= Gold penny =

Medieval English coin

The gold penny was a medieval English coin with a value of twenty pence (i.e. 1/12 pound sterling), minted in 1257 during the reign of Henry III. The coin was short-lived as it quickly became undervalued, which led to its almost complete disappearance; only 8 examples are known to exist to this day.

== History ==

=== Need for higher value coins ===

Until the reign of King Henry III of England (1216–1272), any need in England for coins worth more than one penny, at the time a silver coin, was met by the use of Byzantine or Arabic gold and silver coins which circulated among merchants and traders. However, as commerce increased, so did the need for higher value coins. In 1257, Henry instructed his goldsmith, William of Gloucester, to produce a coinage of pure gold.

=== Introduction and use ===

The gold penny was introduced, with a value of twenty pence. The coin's obverse showed the king enthroned, in his royal attire, with a sceptre in his right hand and a globus cruciger in his left, with the legend HENRICUS REX III (King Henry III). The reverse contained a long cross extending to the edge, with a flower in each quarter, and the Moneyer's name in the legend, thus WILLEM ON LVND (William of London). Some examples read LVNDEN or LVNDE instead of LVND.

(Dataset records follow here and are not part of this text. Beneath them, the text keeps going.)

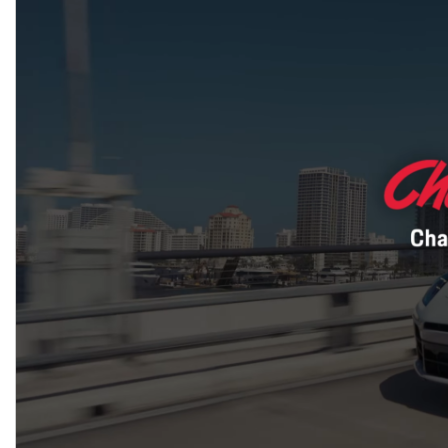
Macan
Panamera
Taycan
1 in Stock
911
2 in Stock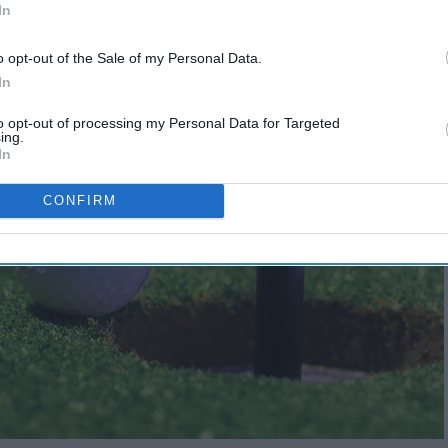
In
o opt-out of the Sale of my Personal Data.
In
to opt-out of processing my Personal Data for Targeted
ing.
In
CONFIRM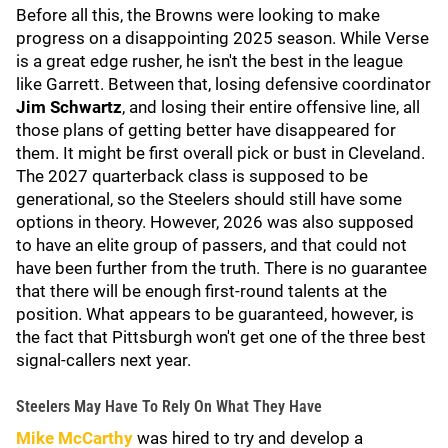
Before all this, the Browns were looking to make
progress on a disappointing 2025 season. While Verse
is a great edge rusher, he isn't the best in the league
like Garrett. Between that, losing defensive coordinator
Jim Schwartz
, and losing their entire offensive line, all
those plans of getting better have disappeared for
them. It might be first overall pick or bust in Cleveland.
The 2027 quarterback class is supposed to be
generational, so the Steelers should still have some
options in theory. However, 2026 was also supposed
to have an elite group of passers, and that could not
have been further from the truth. There is no guarantee
that there will be enough first-round talents at the
position. What appears to be guaranteed, however, is
the fact that Pittsburgh won't get one of the three best
signal-callers next year.
Steelers May Have To Rely On What They Have
Mike McCarthy
was hired to try and develop a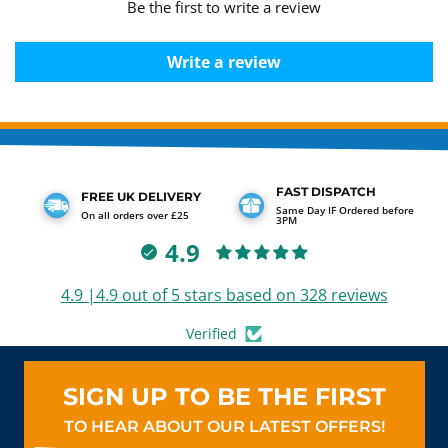
Be the first to write a review
Write a review
FAST DISPATCH
FREE UK DELIVERY
Same Day IF Ordered before
On all orders over £25
3PM
4.9
4.9 |4.9 out of 5 stars based on 328 reviews
Verified
SIGN UP TO BE THE FIRST
TO HEAR ABOUT OUR LATEST OFFERS!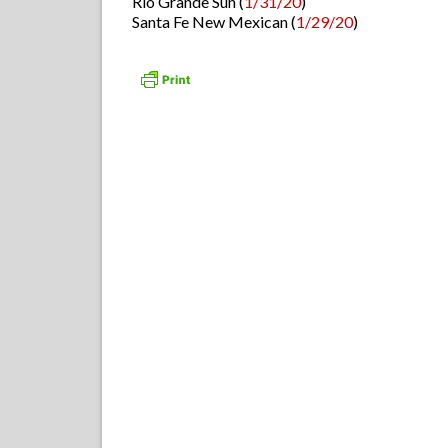
Rio Grande Sun (
1/31/20
)
Santa Fe New Mexican (
1/29/20
)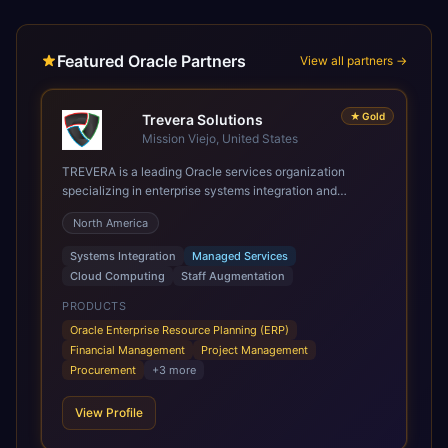
Featured Oracle Partners
View all partners →
★
Gold
Trevera Solutions
Mission Viejo, United States
TREVERA is a leading Oracle services organization
specializing in enterprise systems integration and
architecture, managed services, and cloud computing.
North America
Grow and Scale your Modern Oracle Applications Oracle
Fusion Cloud Applications are a comprehensive suite of
Systems Integration
Managed Services
Software as a Service (SaaS) solutions designed to
Cloud Computing
Staff Augmentation
integrate and manage core business functions. Unlike
legacy / older on-premises systems, these are built on a
PRODUCTS
modern, unified cloud architecture that allows for
Oracle Enterprise Resource Planning (ERP)
infrastructural scale, rapid standardization of business
Financial Management
Project Management
requirements, and accelerated adoption of ERP
Procurement
+
3
more
technologies. For organizations leveraging the power and
scale of Oracle Fusion, Trevera’s leading methodologies
View Profile
and proprietary alignment tools enable smooth adoption,
optimized performance, and business transformation that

The gold penny was not popular. Thomas Carte, in his A general history of England, says that the citizens of London made a representation against them on 24 November 1257, and that "the King was so willing to oblige them, that he published a proclamation, declaring that nobody was obliged to take it (the gold penny), and whoever did, might bring it to his exchange, and receive there the value at which it had been made current, one halfpenny only being deducted from each, most probably for the expense of coinages".

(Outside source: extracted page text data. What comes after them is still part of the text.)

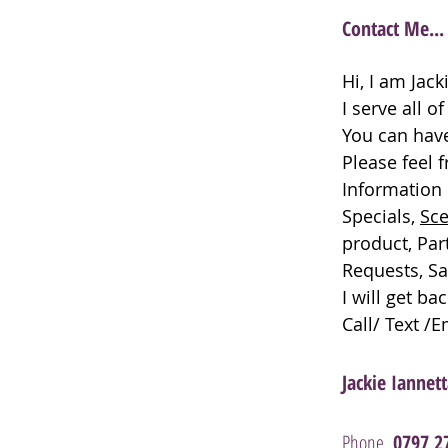
Contact Me...
Hi, I am Jac
I serve all o
You can have
Please feel 
Information 
Specials,
Sce
product, Par
Requests, Sa
I will get ba
Call/ Text /
Jackie Iannet
Phone
0797 2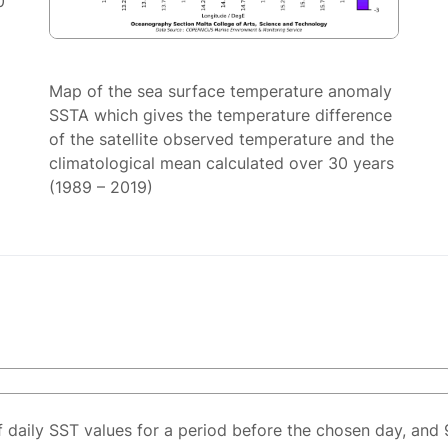
0
Map of the sea surface temperature anomaly
SSTA which gives the temperature difference
of the satellite observed temperature and the
climatological mean calculated over 30 years
(1989 – 2019)
f daily SST values for a period before the chosen day, and 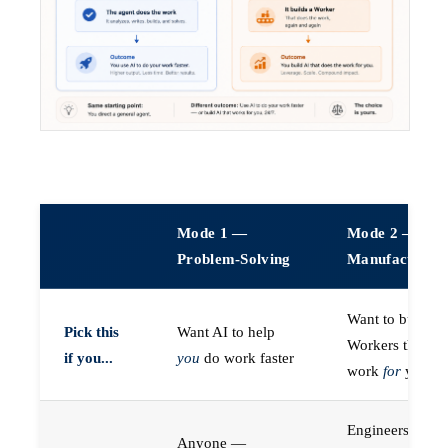
Mode 1 —
Mode 2 —
Problem-Solving
Manufacturin
Want to build A
Pick this
Want AI to help
Workers that do
if you...
you
do work faster
work
for
you
Engineers (or a
Anyone —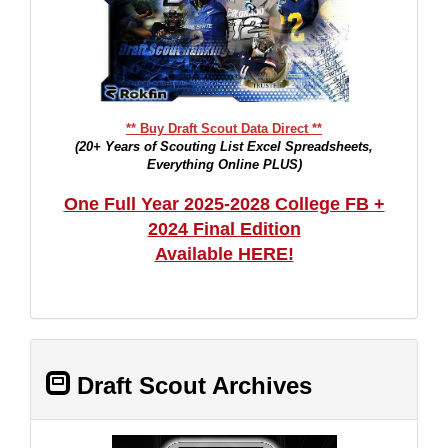
** Buy Draft Scout Data Direct **
(20+ Years of Scouting List Excel Spreadsheets,
Everything Online PLUS)
One Full Year 2025-2028 College FB +
2024 Final Edition
Available HERE!
Draft Scout Archives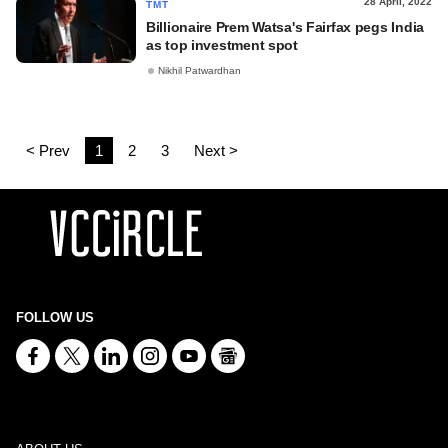
28 April, 2022
TMT
Billionaire Prem Watsa's Fairfax pegs India
as top investment spot
Nikhil Patwardhan
< Prev
1
2
3
Next >
FOLLOW US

=== Valuation and melting ===

Compared to its bullion weight, the coin was undervalued. By 1265, the gold in the coin was worth twenty-four pence rather than twenty, and it is believed that most of the coins were melted down for profit by individuals. Gold coins would not be minted again in England until the reign of King Edward III about seventy years later.

=== Disappearance ===

All known specimens of the gold penny were recalled and melted down, leading to the coin's disappearance and the eventual loss of knowledge regarding its existence. In the 18th century, historical records surfaced indicating that the coin had once been minted. It is believed that a small number of coins may have escaped destruction, possibly through accidental loss.

== Surviving examples ==

Eight examples are now known to survive. The most recent was discovered in September 2021 by amateur detectorist Michael Leigh-Mallory in a field in Hemyock, Devon. It sold at auction for £648,000 in January 2022.